• **Aim**
Rewrite every line of the listing below, swapping "scientific name" for "binomial name" and keeping everything else the same. Omit the pictures from your answer.

Saved data entries
┄┄┄┄┄┄┄┄┄┄

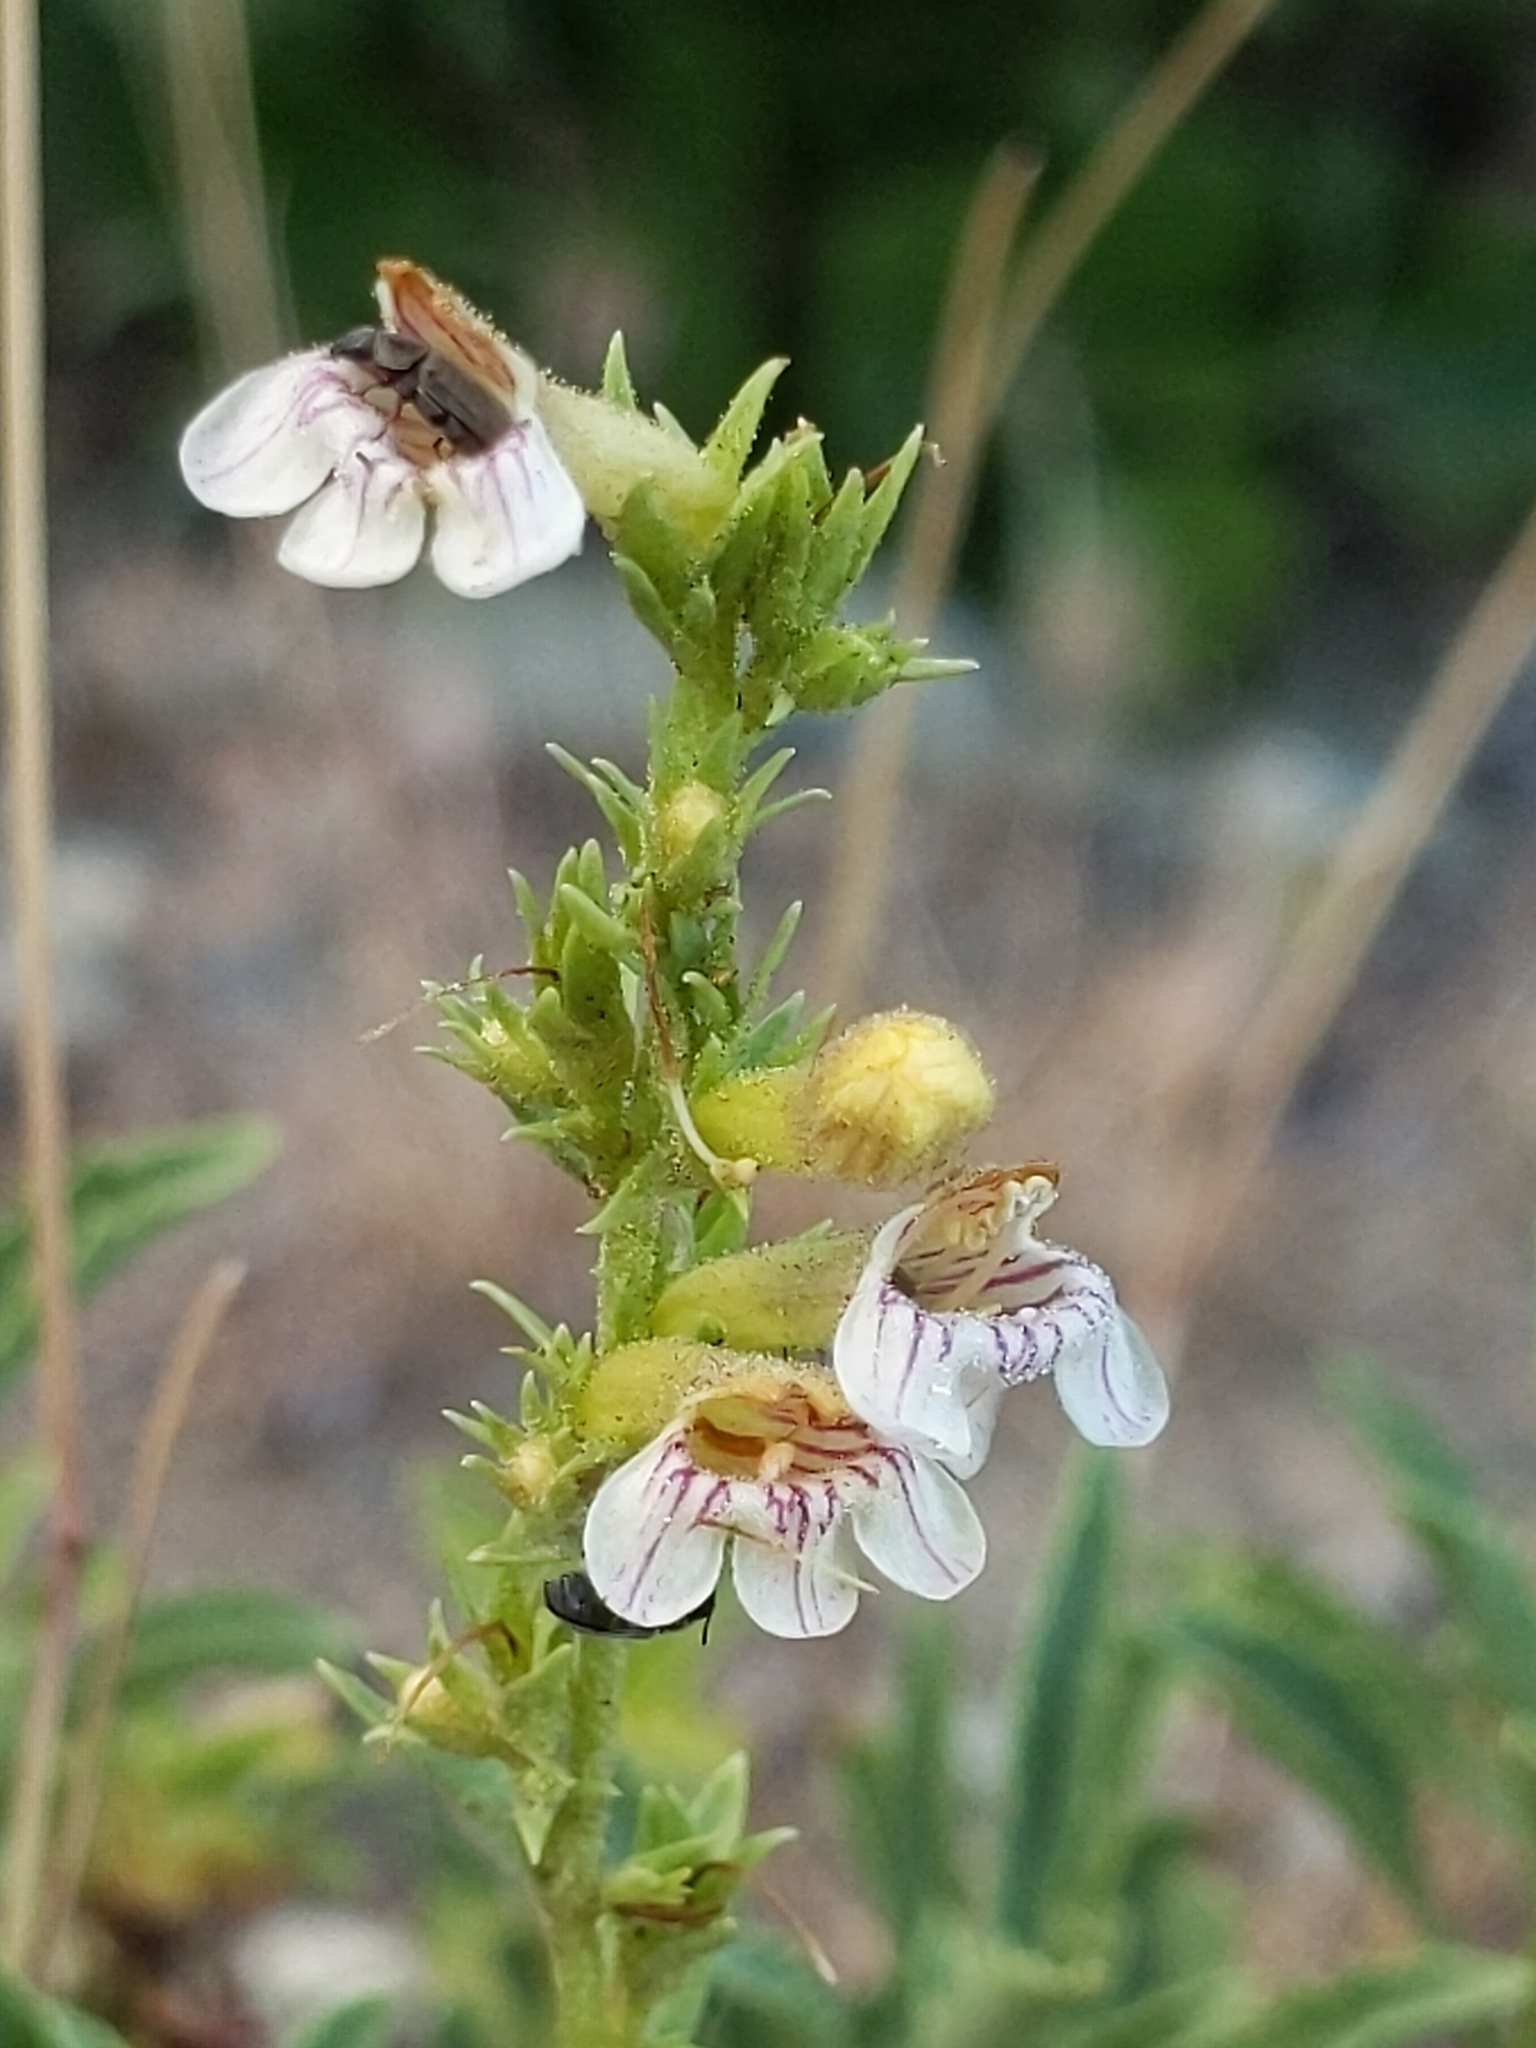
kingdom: Plantae
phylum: Tracheophyta
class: Magnoliopsida
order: Lamiales
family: Plantaginaceae
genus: Penstemon
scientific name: Penstemon deustus
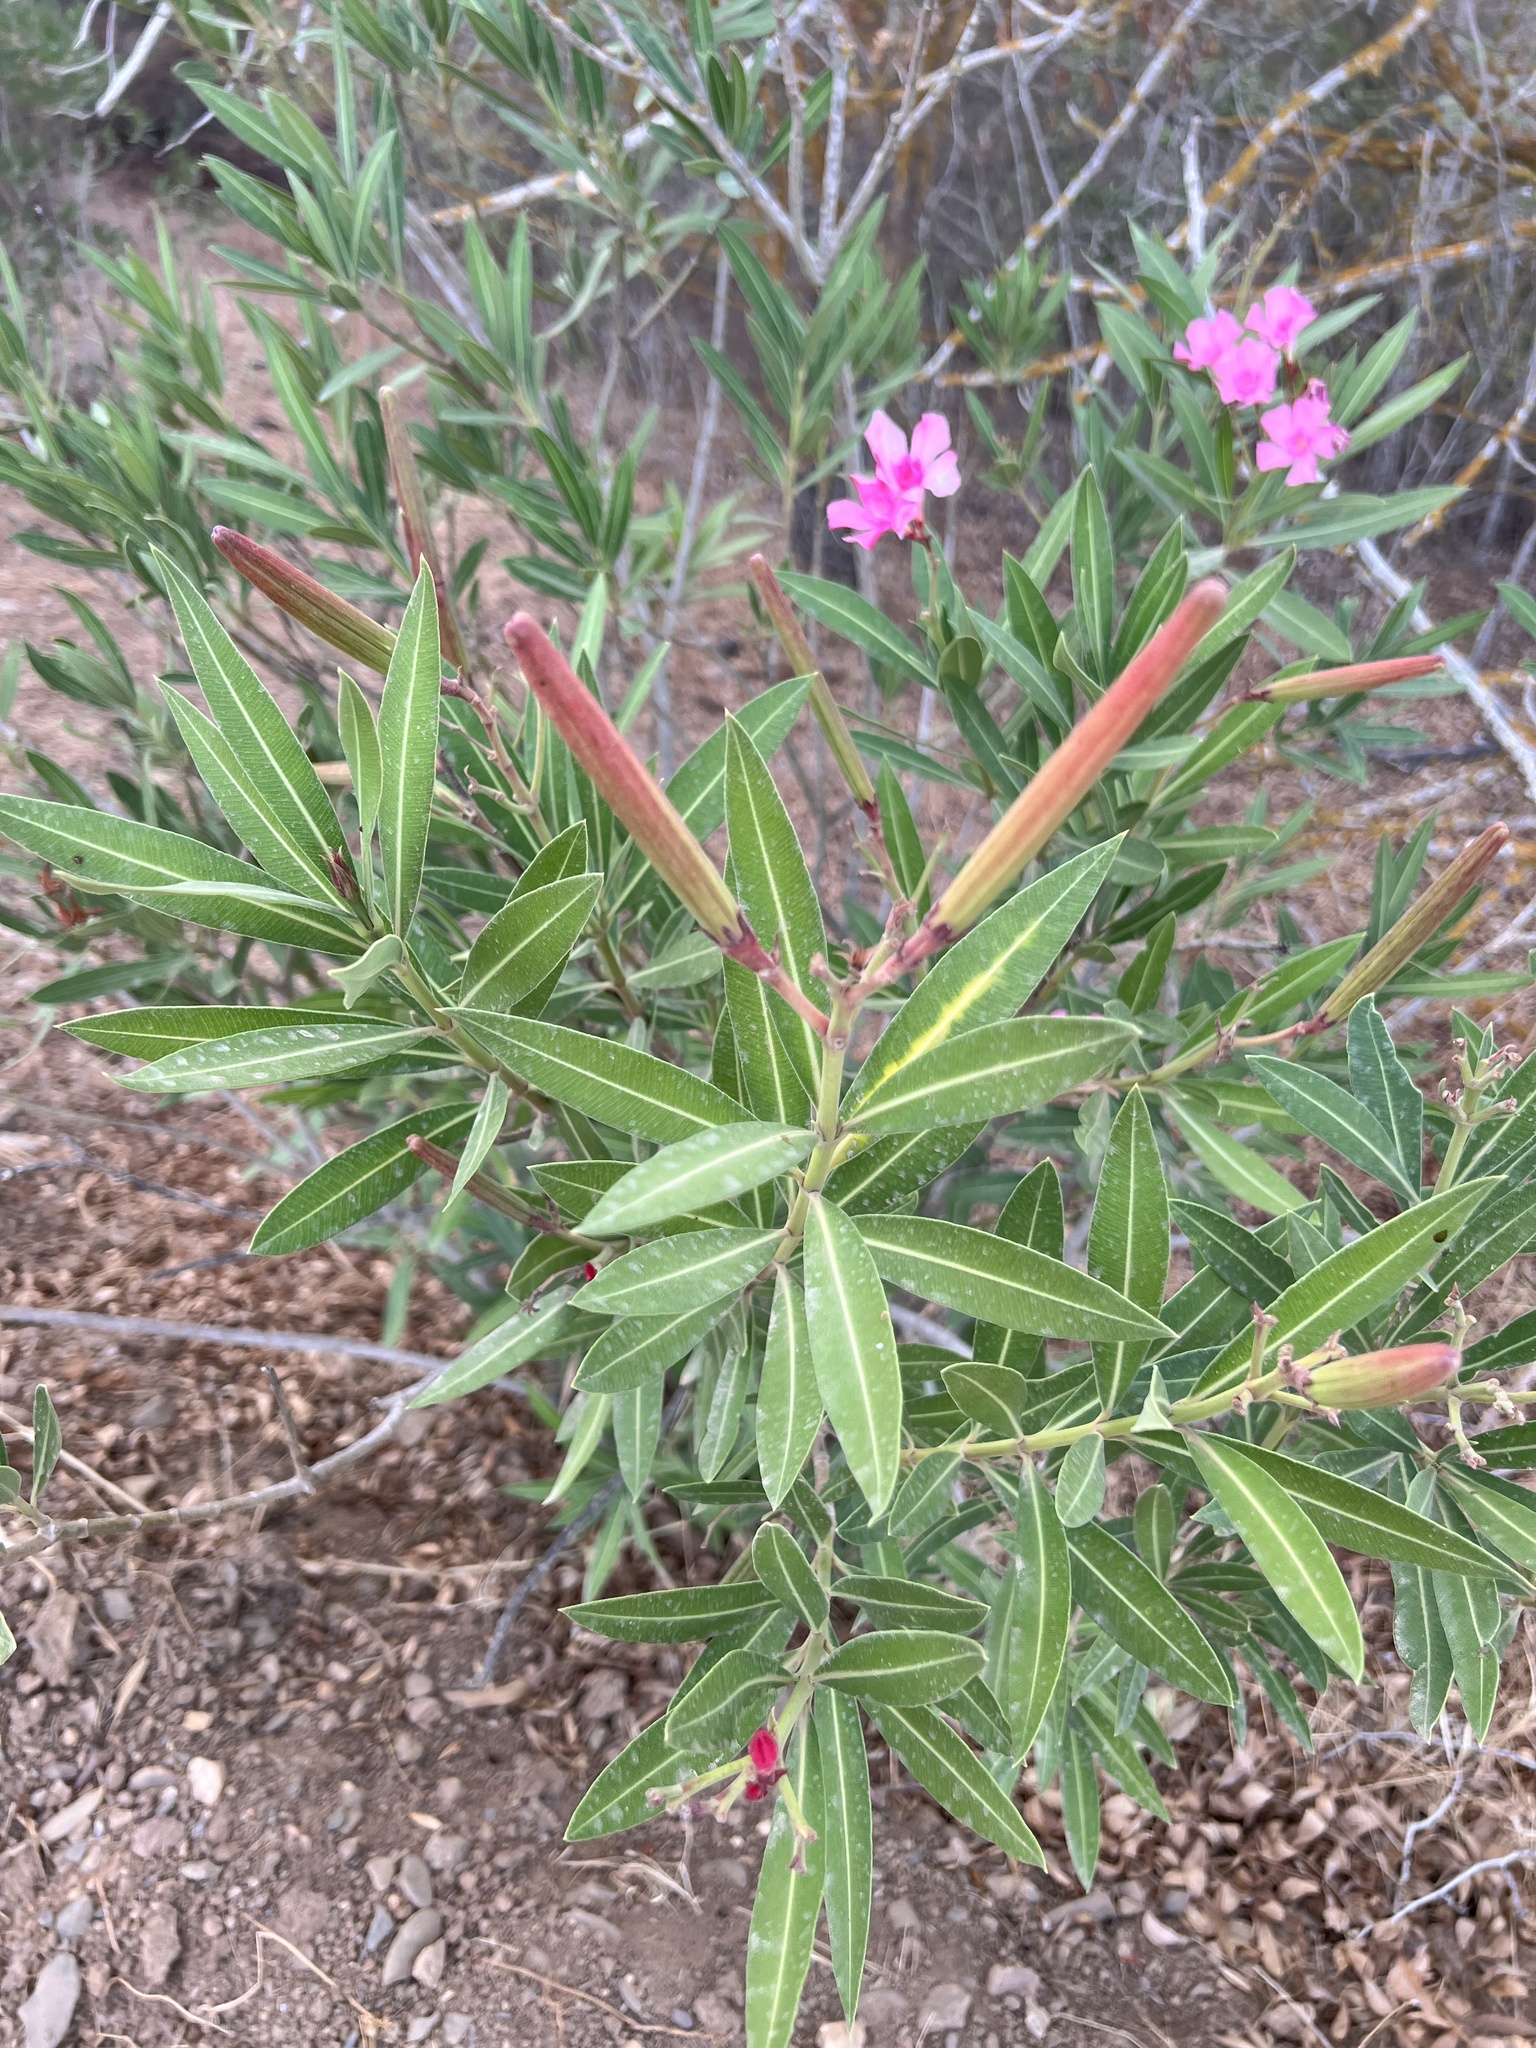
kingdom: Plantae
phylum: Tracheophyta
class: Magnoliopsida
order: Gentianales
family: Apocynaceae
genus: Nerium
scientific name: Nerium oleander
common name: Oleander
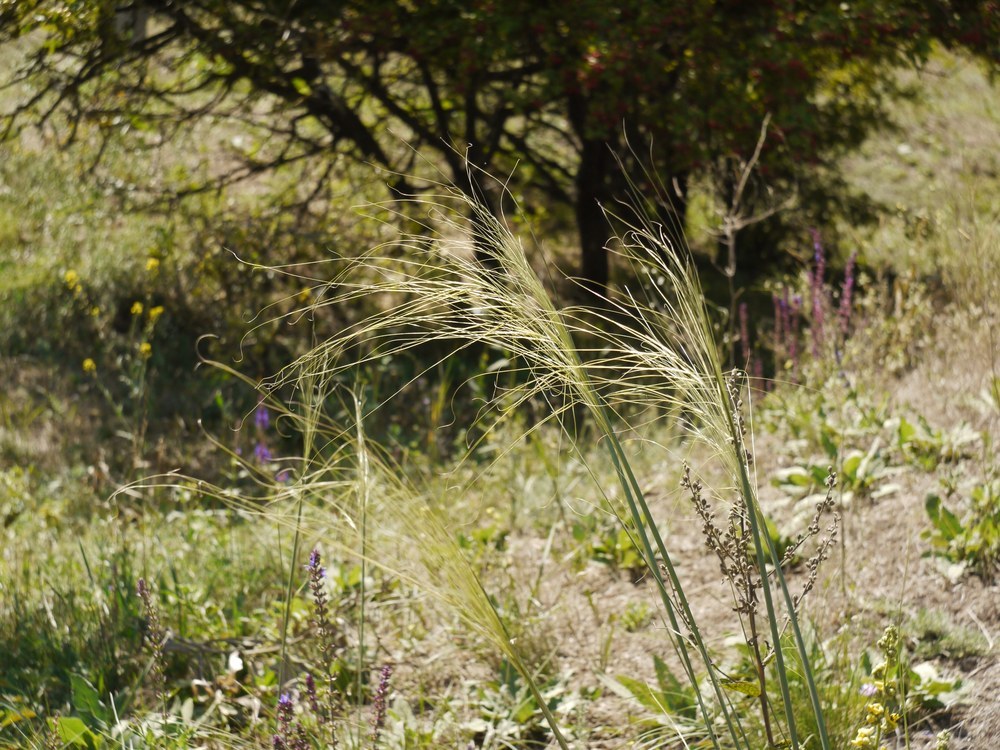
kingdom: Plantae
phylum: Tracheophyta
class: Liliopsida
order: Poales
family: Poaceae
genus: Stipa
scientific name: Stipa capillata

┄┄┄┄┄┄┄┄┄┄

• **The solution**
kingdom: Plantae
phylum: Tracheophyta
class: Magnoliopsida
order: Lamiales
family: Plantaginaceae
genus: Penstemon
binomial name: Penstemon deustus
kingdom: Plantae
phylum: Tracheophyta
class: Magnoliopsida
order: Gentianales
family: Apocynaceae
genus: Nerium
binomial name: Nerium oleander
common name: Oleander
kingdom: Plantae
phylum: Tracheophyta
class: Liliopsida
order: Poales
family: Poaceae
genus: Stipa
binomial name: Stipa capillata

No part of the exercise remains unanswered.